BRIEF 1
In the entries, switch "Download" to "Save" from the line containing "small and large growers, greenhouses and" through the end of the entries, both ends included, and leave everything else unchanged. Reproduce only those lines and omit the pictures.

PASSAGE
Ray Troll's Sharkabet, A Sea
of Sharks from A to Z
Photos courtesy Ketchikan
October 29, 2003
Wednesday - 12:30 am
Ketchikan, Alaska - Ray Troll's Sharkabet, A Sea of Sharks
from A to Z swam into the Tongass Historical Museum on October
17. More than 270 residents attended the Sharkabet opening,
eager to see the bright and colorful exhibit. Thirty-seven original,
large-scale color drawings are featured, each done in Troll's
zany trademark style. Also in the exhibit are actual shark specimens,
shark-themed Native Alaskan art, and photos of sharks found in
the Ketchikan vicinity. Among the most dramatic displays are
the jaws of a huge Great White shark found on Gravina Island
in 1977, complete with razor-sharp teeth.

BRIEF 2
According to the shark exhibit article, where was the Great White shark whose jaws are on display found?

Stored items from a collection:
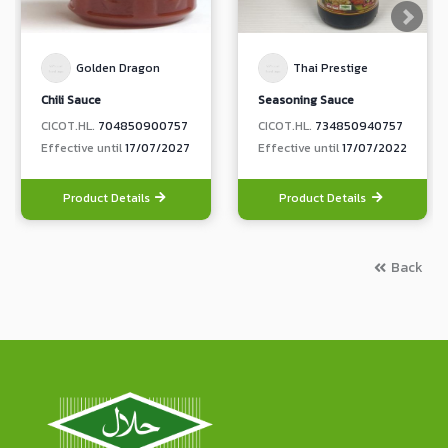
Golden Dragon
Thai Prestige
Chili Sauce
Seasoning Sauce
CICOT.HL.
704850900757
CICOT.HL.
734850940757
Effective until
17/07/2027
Effective until
17/07/2022
Product Details
Product Details
Back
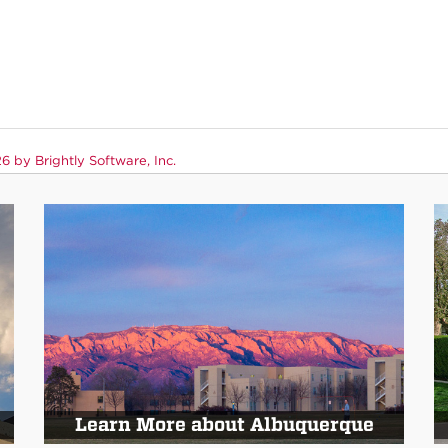
 by Brightly Software, Inc.
Learn More about Albuquerque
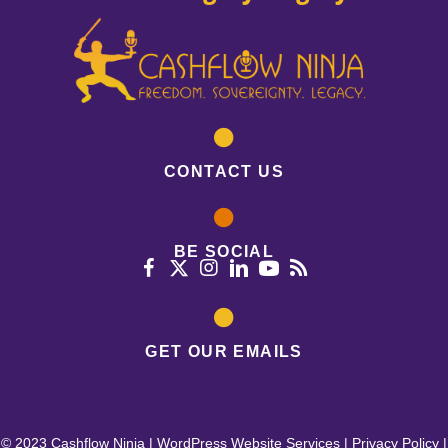
CONTACT US
BE SOCIAL
GET OUR EMAILS
© 2023 Cashflow Ninja |
WordPress Website Services
|
Privacy Policy
|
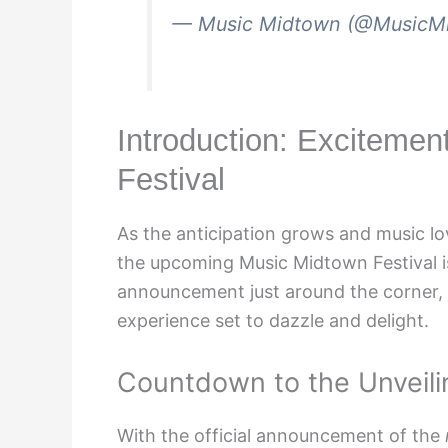
— Music Midtown (@MusicM
Introduction: Excitemen
Festival
As the anticipation grows and music lo
the upcoming Music Midtown Festival is
announcement just around the corner, f
experience set to dazzle and delight.
Countdown to the Unveili
With the official announcement of the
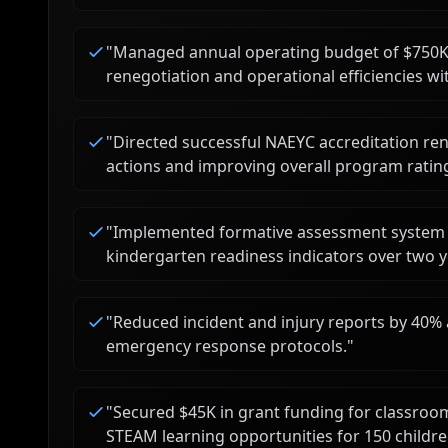
"
Managed annual operating budget of $750K,
renegotiation and operational efficiencies w
"
Directed successful NAEYC accreditation ren
actions and improving overall program ratin
"
Implemented formative assessment system (
kindergarten readiness indicators over two y
"
Reduced incident and injury reports by 40% af
emergency response protocols.
"
"
Secured $45K in grant funding for classroo
STEAM learning opportunities for 150 childre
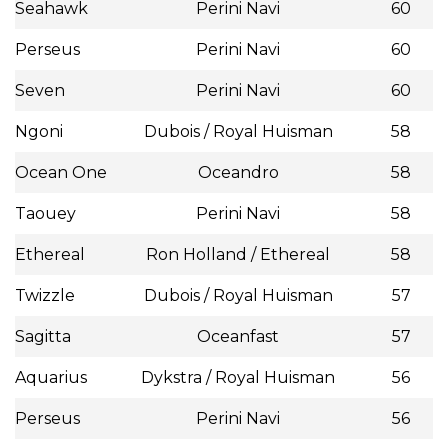
Seahawk
Perini Navi
60
Perseus
Perini Navi
60
Seven
Perini Navi
60
Ngoni
Dubois / Royal Huisman
58
Ocean One
Oceandro
58
Taouey
Perini Navi
58
Ethereal
Ron Holland / Ethereal
58
Twizzle
Dubois / Royal Huisman
57
Sagitta
Oceanfast
57
Aquarius
Dykstra / Royal Huisman
56
Perseus
Perini Navi
56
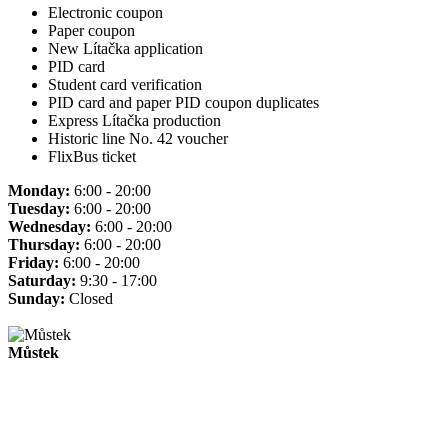
Electronic coupon
Paper coupon
New Lítačka application
PID card
Student card verification
PID card and paper PID coupon duplicates
Express Lítačka production
Historic line No. 42 voucher
FlixBus ticket
Monday:
6:00 - 20:00
Tuesday:
6:00 - 20:00
Wednesday:
6:00 - 20:00
Thursday:
6:00 - 20:00
Friday:
6:00 - 20:00
Saturday:
9:30 - 17:00
Sunday:
Closed
Můstek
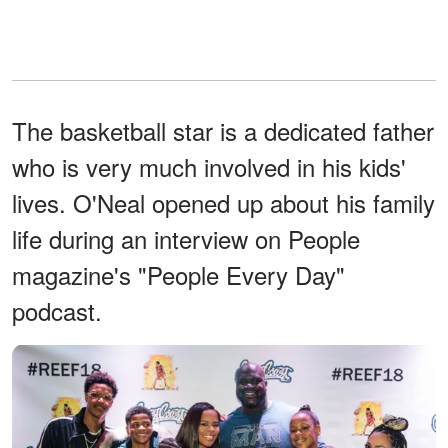
The basketball star is a dedicated father
who is very much involved in his kids'
lives. O'Neal opened up about his family
life during an interview on People
magazine's "People Every Day"
podcast.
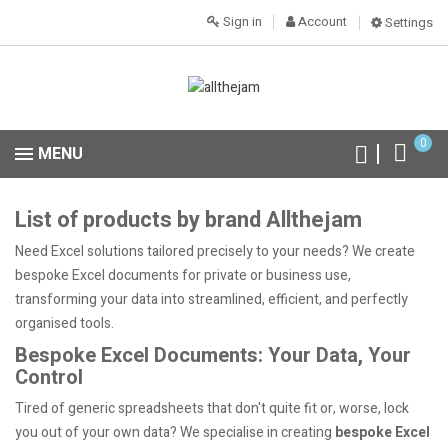
Sign in
Account
Settings
0
MENU
List of products by brand Allthejam
Need Excel solutions tailored precisely to your needs? We create
bespoke Excel documents for private or business use,
transforming your data into streamlined, efficient, and perfectly
organised tools.
Bespoke Excel Documents: Your Data, Your
Control
Tired of generic spreadsheets that don't quite fit or, worse, lock
you out of your own data? We specialise in creating
bespoke Excel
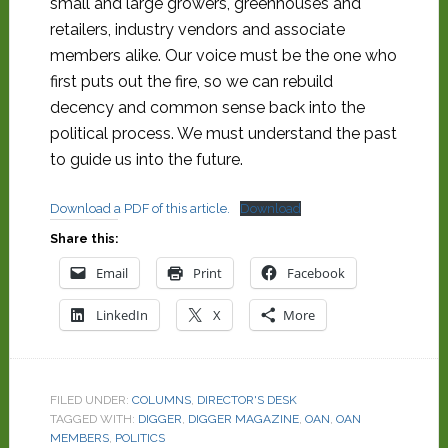
small and large growers, greenhouses and
retailers, industry vendors and associate
members alike. Our voice must be the one who
first puts out the fire, so we can rebuild
decency and common sense back into the
political process. We must understand the past
to guide us into the future.
Download a PDF of this article.
Download
Share this:
Email
Print
Facebook
LinkedIn
X
More
FILED UNDER:
COLUMNS
,
DIRECTOR'S DESK
TAGGED WITH:
DIGGER
,
DIGGER MAGAZINE
,
OAN
,
OAN
MEMBERS
,
POLITICS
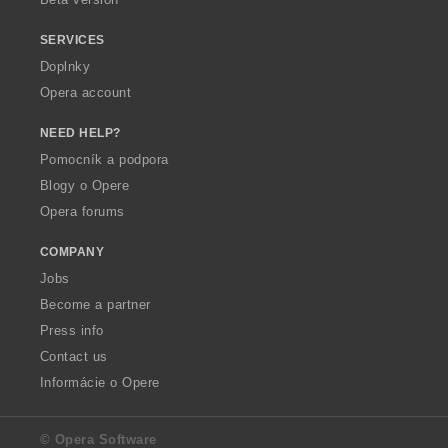
SERVICES
Doplnky
Opera account
NEED HELP?
Pomocník a podpora
Blogy o Opere
Opera forums
COMPANY
Jobs
Become a partner
Press info
Contact us
Informácie o Opere
© Opera Software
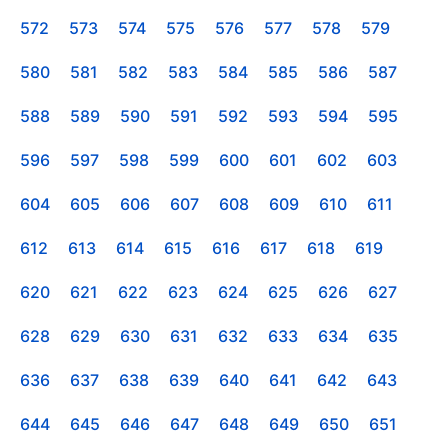
572
573
574
575
576
577
578
579
580
581
582
583
584
585
586
587
588
589
590
591
592
593
594
595
596
597
598
599
600
601
602
603
604
605
606
607
608
609
610
611
612
613
614
615
616
617
618
619
620
621
622
623
624
625
626
627
628
629
630
631
632
633
634
635
636
637
638
639
640
641
642
643
644
645
646
647
648
649
650
651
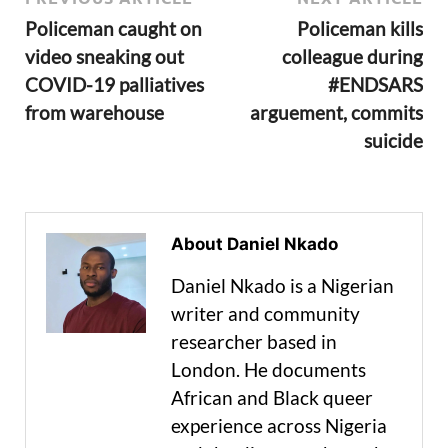
Policeman caught on
Policeman kills
video sneaking out
colleague during
COVID-19 palliatives
#ENDSARS
from warehouse
arguement, commits
suicide
About Daniel Nkado
Daniel Nkado is a Nigerian
writer and community
researcher based in
London. He documents
African and Black queer
experience across Nigeria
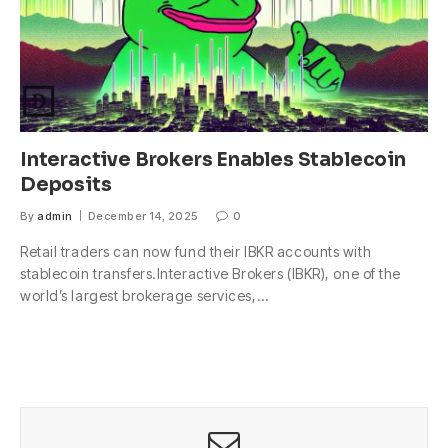
Interactive Brokers Enables Stablecoin
Deposits
By
admin
December 14, 2025
0
Retail traders can now fund their IBKR accounts with
stablecoin transfers.Interactive Brokers (IBKR), one of the
world’s largest brokerage services,…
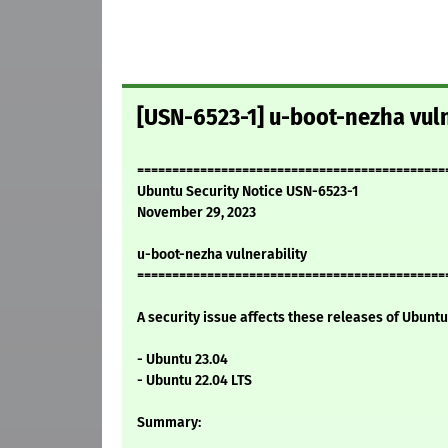
[USN-6523-1] u-boot-nezha vuln
============================================
Ubuntu Security Notice USN-6523-1
November 29, 2023
u-boot-nezha vulnerability
============================================
A security issue affects these releases of Ubuntu 
- Ubuntu 23.04
- Ubuntu 22.04 LTS
Summary:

TASK RESPONSE 1
small and large growers, greenhouses and
retailers, industry vendors and associate
members alike. Our voice must be the one who
first puts out the fire, so we can rebuild
decency and common sense back into the
political process. We must understand the past
to guide us into the future.
Save a PDF of this article.
Save
Share this:
Email
Print
Facebook
LinkedIn
X
More
FILED UNDER:
COLUMNS
,
DIRECTOR'S DESK
TAGGED WITH:
DIGGER
,
DIGGER MAGAZINE
,
OAN
,
OAN
MEMBERS
,
POLITICS
SERVICES
Doplnky
Opera account
NEED HELP?
Pomocník a podpora
Blogy o Opere
Opera forums
COMPANY
Jobs
Become a partner
Press info
Contact us
Informácie o Opere
© Opera Software
572
573
574
575
576
577
578
579
580
581
582
583
584
585
586
587
588
589
590
591
592
593
594
595
596
597
598
599
600
601
602
603
604
605
606
607
608
609
610
611
612
613
614
615
616
617
618
619
620
621
622
623
624
625
626
627
628
629
630
631
632
633
634
635
636
637
638
639
640
641
642
643
644
645
646
647
648
649
650
651
Policeman caught on
Policeman kills
video sneaking out
colleague during
COVID-19 palliatives
#ENDSARS
from warehouse
arguement, commits
suicide
About Daniel Nkado
Daniel Nkado is a Nigerian
writer and community
researcher based in
London. He documents
African and Black queer
experience across Nigeria
Interactive Brokers Enables Stablecoin
Deposits
By
admin
December 14, 2025
0
Retail traders can now fund their IBKR accounts with
stablecoin transfers.Interactive Brokers (IBKR), one of the
world’s largest brokerage services,…
[USN-6523-1] u-boot-nezha vuln
============================================
Ubuntu Security Notice USN-6523-1
November 29, 2023
u-boot-nezha vulnerability
============================================
A security issue affects these releases of Ubuntu 
- Ubuntu 23.04
- Ubuntu 22.04 LTS
Summary:

TASK RESPONSE 2
On Gravina Island.